• [Provided records]:
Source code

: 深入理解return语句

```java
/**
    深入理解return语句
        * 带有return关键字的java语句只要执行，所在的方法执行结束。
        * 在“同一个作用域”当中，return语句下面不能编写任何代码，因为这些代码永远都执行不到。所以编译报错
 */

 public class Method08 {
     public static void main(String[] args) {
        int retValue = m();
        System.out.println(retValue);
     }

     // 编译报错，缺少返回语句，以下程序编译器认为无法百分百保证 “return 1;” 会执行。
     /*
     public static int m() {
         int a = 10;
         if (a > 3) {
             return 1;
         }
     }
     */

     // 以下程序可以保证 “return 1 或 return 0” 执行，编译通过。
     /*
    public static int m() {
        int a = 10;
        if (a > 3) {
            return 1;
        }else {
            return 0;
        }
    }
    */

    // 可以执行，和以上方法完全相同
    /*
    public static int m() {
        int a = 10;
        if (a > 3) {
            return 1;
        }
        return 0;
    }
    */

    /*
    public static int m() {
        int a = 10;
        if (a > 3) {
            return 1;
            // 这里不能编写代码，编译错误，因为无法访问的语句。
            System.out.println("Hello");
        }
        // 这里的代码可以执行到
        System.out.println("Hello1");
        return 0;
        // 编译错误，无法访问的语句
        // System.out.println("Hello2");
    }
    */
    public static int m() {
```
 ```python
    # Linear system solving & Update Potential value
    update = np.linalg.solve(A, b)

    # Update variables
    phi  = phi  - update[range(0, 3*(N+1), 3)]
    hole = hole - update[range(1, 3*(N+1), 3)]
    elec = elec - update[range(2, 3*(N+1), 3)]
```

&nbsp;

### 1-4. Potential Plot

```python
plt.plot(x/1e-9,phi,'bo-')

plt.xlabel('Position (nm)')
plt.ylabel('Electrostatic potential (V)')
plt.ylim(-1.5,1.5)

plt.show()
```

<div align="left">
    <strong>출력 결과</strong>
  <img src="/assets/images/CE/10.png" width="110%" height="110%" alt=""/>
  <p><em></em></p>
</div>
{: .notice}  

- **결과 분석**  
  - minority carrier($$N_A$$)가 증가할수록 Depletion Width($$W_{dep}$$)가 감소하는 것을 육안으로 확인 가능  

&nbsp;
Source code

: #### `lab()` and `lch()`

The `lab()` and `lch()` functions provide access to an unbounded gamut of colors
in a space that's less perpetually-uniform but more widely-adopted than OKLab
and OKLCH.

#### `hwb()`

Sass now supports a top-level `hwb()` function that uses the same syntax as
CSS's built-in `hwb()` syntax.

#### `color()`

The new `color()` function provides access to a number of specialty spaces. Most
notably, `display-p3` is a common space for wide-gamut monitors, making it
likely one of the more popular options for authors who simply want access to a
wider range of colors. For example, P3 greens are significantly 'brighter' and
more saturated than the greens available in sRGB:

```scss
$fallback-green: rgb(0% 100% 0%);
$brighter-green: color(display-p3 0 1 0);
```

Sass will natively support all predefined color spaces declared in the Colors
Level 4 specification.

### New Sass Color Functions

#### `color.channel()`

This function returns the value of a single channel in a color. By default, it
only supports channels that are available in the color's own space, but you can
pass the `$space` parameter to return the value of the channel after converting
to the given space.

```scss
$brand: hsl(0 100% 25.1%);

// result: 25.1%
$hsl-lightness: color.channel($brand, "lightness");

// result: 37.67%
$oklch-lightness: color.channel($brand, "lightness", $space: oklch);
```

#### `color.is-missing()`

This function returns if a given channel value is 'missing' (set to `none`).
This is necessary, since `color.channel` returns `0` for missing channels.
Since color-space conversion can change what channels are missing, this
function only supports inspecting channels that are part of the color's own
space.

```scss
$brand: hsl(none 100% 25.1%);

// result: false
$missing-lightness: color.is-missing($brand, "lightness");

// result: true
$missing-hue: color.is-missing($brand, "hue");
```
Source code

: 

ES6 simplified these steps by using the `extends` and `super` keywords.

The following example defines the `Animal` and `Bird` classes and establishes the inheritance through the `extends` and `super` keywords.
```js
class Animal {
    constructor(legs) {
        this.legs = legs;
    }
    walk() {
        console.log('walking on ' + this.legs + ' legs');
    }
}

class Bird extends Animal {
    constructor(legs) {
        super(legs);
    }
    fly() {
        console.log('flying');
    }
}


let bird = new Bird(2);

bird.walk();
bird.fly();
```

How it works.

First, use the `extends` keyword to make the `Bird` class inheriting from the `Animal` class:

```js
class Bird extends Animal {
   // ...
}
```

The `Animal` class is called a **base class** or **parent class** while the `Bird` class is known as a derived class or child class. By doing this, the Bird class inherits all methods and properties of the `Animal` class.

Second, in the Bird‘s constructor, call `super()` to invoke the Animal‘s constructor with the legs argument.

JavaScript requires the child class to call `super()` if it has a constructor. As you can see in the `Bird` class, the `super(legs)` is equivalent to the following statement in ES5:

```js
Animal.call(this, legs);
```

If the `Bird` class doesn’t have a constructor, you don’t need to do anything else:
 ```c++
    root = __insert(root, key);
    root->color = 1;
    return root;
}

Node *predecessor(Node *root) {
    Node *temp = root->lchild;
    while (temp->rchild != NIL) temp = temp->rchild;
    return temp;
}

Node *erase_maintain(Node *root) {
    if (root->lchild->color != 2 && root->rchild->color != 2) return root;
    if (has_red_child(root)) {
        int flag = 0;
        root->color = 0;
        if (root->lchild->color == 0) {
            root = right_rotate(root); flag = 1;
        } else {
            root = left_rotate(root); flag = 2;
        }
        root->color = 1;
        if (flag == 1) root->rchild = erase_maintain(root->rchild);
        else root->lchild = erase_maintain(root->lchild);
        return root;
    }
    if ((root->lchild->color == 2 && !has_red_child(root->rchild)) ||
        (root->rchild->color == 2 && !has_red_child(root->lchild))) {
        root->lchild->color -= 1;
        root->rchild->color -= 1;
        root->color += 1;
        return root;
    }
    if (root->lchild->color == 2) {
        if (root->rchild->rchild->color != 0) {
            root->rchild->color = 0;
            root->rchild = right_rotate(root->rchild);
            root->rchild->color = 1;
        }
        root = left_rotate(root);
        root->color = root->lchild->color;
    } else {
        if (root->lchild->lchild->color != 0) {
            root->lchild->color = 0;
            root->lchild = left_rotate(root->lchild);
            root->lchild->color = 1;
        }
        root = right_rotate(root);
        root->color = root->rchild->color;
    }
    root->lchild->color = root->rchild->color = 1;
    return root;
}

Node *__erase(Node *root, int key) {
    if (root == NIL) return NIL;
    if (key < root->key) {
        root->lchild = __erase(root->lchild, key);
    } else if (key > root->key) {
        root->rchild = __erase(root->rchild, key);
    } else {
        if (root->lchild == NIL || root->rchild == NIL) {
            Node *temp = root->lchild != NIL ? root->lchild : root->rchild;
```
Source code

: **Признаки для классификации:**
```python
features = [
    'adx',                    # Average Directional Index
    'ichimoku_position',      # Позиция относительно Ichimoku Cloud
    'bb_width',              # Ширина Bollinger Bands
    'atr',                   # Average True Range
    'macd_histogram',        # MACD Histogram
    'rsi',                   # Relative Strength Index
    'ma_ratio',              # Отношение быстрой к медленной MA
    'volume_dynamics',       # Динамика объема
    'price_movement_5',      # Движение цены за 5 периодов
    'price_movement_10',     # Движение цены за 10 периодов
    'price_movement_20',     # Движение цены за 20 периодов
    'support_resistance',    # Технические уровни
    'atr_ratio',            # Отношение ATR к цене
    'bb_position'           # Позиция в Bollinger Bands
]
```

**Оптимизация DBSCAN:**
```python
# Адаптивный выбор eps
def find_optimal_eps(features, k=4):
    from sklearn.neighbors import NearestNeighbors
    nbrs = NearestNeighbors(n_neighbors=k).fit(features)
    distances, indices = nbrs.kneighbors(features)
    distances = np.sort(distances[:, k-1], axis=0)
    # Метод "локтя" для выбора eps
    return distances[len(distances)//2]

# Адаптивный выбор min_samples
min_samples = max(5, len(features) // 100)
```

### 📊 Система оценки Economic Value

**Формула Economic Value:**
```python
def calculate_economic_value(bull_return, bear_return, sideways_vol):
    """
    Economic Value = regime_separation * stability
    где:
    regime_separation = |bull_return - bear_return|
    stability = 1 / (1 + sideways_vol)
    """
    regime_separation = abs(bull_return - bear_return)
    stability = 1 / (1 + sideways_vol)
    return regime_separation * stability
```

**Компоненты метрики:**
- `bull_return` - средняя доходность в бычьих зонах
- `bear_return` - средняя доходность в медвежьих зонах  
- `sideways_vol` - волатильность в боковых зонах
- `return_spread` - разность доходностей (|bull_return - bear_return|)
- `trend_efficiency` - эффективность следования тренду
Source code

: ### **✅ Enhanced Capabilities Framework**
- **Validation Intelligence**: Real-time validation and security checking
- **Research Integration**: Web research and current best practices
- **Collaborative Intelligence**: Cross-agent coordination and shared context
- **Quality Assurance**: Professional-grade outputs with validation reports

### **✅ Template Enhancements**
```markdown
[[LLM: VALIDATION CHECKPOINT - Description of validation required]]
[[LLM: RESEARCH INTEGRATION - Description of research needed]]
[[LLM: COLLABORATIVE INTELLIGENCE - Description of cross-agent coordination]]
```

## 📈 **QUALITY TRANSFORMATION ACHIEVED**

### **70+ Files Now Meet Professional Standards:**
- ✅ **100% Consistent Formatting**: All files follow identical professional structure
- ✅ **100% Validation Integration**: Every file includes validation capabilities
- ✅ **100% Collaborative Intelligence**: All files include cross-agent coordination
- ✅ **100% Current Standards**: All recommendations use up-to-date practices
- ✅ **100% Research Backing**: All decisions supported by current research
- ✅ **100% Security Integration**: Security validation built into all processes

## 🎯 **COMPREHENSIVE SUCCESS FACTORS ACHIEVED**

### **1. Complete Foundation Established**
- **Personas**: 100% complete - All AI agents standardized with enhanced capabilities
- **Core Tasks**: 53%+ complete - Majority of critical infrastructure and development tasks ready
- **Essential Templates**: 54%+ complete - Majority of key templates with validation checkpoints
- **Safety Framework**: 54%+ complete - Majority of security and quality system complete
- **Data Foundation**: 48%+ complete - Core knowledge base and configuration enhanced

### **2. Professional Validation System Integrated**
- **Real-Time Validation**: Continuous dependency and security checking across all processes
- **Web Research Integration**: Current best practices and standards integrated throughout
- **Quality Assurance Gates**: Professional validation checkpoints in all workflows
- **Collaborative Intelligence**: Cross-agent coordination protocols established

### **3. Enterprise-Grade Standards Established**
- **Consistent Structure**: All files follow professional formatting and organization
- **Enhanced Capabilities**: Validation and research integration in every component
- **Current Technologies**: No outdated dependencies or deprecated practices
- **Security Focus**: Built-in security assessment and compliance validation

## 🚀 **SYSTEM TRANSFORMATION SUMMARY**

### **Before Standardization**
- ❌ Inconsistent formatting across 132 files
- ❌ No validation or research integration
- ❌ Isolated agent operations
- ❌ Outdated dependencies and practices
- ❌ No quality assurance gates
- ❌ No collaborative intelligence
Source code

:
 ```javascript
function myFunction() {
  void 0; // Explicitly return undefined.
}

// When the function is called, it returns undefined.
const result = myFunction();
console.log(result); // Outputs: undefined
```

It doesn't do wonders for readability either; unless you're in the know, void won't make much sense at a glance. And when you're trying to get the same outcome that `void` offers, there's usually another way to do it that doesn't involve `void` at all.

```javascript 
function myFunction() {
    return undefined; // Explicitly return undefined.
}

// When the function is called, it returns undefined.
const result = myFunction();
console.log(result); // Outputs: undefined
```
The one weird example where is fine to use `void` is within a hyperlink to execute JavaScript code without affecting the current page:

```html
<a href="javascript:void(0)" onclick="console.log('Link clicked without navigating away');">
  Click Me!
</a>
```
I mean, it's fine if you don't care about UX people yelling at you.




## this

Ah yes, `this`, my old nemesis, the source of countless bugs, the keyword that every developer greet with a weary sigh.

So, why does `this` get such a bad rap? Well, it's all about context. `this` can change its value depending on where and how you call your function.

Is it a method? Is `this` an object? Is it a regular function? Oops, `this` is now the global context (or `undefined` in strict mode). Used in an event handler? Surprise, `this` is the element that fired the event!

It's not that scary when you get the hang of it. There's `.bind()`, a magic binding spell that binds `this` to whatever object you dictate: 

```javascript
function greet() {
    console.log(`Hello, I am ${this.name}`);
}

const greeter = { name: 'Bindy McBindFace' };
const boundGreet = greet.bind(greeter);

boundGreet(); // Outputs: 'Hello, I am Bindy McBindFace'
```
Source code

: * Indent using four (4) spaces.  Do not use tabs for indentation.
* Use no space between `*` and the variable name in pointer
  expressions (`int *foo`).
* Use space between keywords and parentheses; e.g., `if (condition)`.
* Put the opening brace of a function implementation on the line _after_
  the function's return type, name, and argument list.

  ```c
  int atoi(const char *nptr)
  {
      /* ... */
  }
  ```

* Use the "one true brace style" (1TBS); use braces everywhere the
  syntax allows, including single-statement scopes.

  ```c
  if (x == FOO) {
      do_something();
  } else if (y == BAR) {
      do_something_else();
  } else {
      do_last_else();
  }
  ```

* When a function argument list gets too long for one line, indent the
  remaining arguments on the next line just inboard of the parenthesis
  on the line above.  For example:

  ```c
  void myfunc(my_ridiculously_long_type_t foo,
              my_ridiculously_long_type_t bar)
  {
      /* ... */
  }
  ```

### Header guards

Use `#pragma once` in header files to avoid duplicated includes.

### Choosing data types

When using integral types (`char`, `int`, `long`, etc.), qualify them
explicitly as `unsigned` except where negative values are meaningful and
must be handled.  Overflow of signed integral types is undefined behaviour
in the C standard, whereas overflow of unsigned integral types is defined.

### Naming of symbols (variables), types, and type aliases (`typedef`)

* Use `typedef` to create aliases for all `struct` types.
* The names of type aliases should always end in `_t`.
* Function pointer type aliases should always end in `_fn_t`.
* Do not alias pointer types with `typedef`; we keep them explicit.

• [Activity]: Among the lines above, which contain the word "from"? Copy every one.

• [Answer space]:
First, use the `extends` keyword to make the `Bird` class inheriting from the `Animal` class:
    from sklearn.neighbors import NearestNeighbors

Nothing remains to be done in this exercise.